You'll note that we spent over a week in just 3 counties: Cork, Kerry, & Clare, a geographic region of about 200 x 200 miles. That tells you something about the beauty of the region, yes, but it also tells you something about Irish roads. Or, I should say, "roads". To their credit, the Irish are trying to do something about it, but all it really seemed to amount to was road construction & traffic slow-downs everywhere we went. We ultimately came up with this understanding of Irish maps: a dirt road makes it onto the map; if there's asphalt, it's marked a secondary road, if there's lines on the asphalt, it's shown as a highway.

Other observations:

  • The days are extraordinarily short; light at about 7:30 am & dark by 4:30 pm. I guess we're substantially further north than SF.
  • In the hardware stores, they sell moss killer right next to the Round-up. Moss grows everywhere -- roofs, gutters, all sides of a tree (not just the north), on top of signs, you name it.
  • The Irish burn a lot of fires; even in the hotels, every lobby had a fire going. They seem to use exclusively coal & peat, neither of which I'd ever seen before. The peat is cool -- very light weight, but solid; it looks like a handmade brick of dirt. Coal, unfortunately, smells like trash burning with a hint of fresh asphalt - ugh.

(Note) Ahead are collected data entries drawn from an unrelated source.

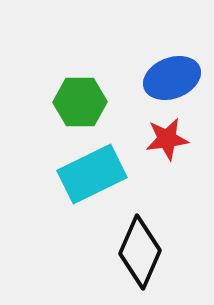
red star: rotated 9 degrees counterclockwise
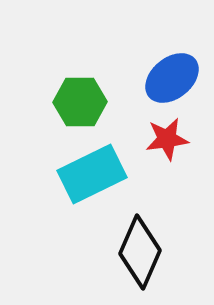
blue ellipse: rotated 18 degrees counterclockwise
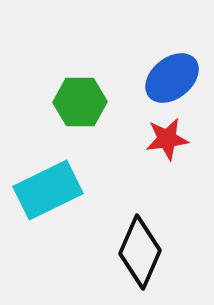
cyan rectangle: moved 44 px left, 16 px down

  • I must get Mom a recipe for brown soda bread; it's served at every meal and is delicious. Peculiarly, it is never toasted. It's served as part of the traditional artery-clogging Irish breakfast of fried eggs, fried bacon (our ham), fried sausage, fried meat puddings, fried tomatoes, fried mushrooms and buttered white & wheat toast, but the brown bread is never toasted. I bet it's awesome toasted.
  • We saw very few dogs, and those we did seemed to roam free even in the cities, which was quite unnerving.
  • With prosperity comes construction, and there are buildings going up everywhere. Sadly, they seem to be quite fond of plunking down developments of ugly, boxy homes -- identical right down to the paint -- in the middle of a serene spread of fields. The result is that there are these expensive (but ugly) looking homes right next to a herd of cows. None of the homes are clapboard; they seem to be stucco in either beige or soft yellow. I don't know if they're built of stone or concrete or what.
  • Irish drivers are very courteous, unhurried drivers, forgiving to a fault, and quite a pleasure to share the road with. Except for tailgaters. They'll stop traffic in 2 directions in order to let some poor slob complete an 18-point parallel parking job, but god forbid you're doing the speed limit on a 2-lane road with limited visibility. Gotta pass gotta pass gotta pass!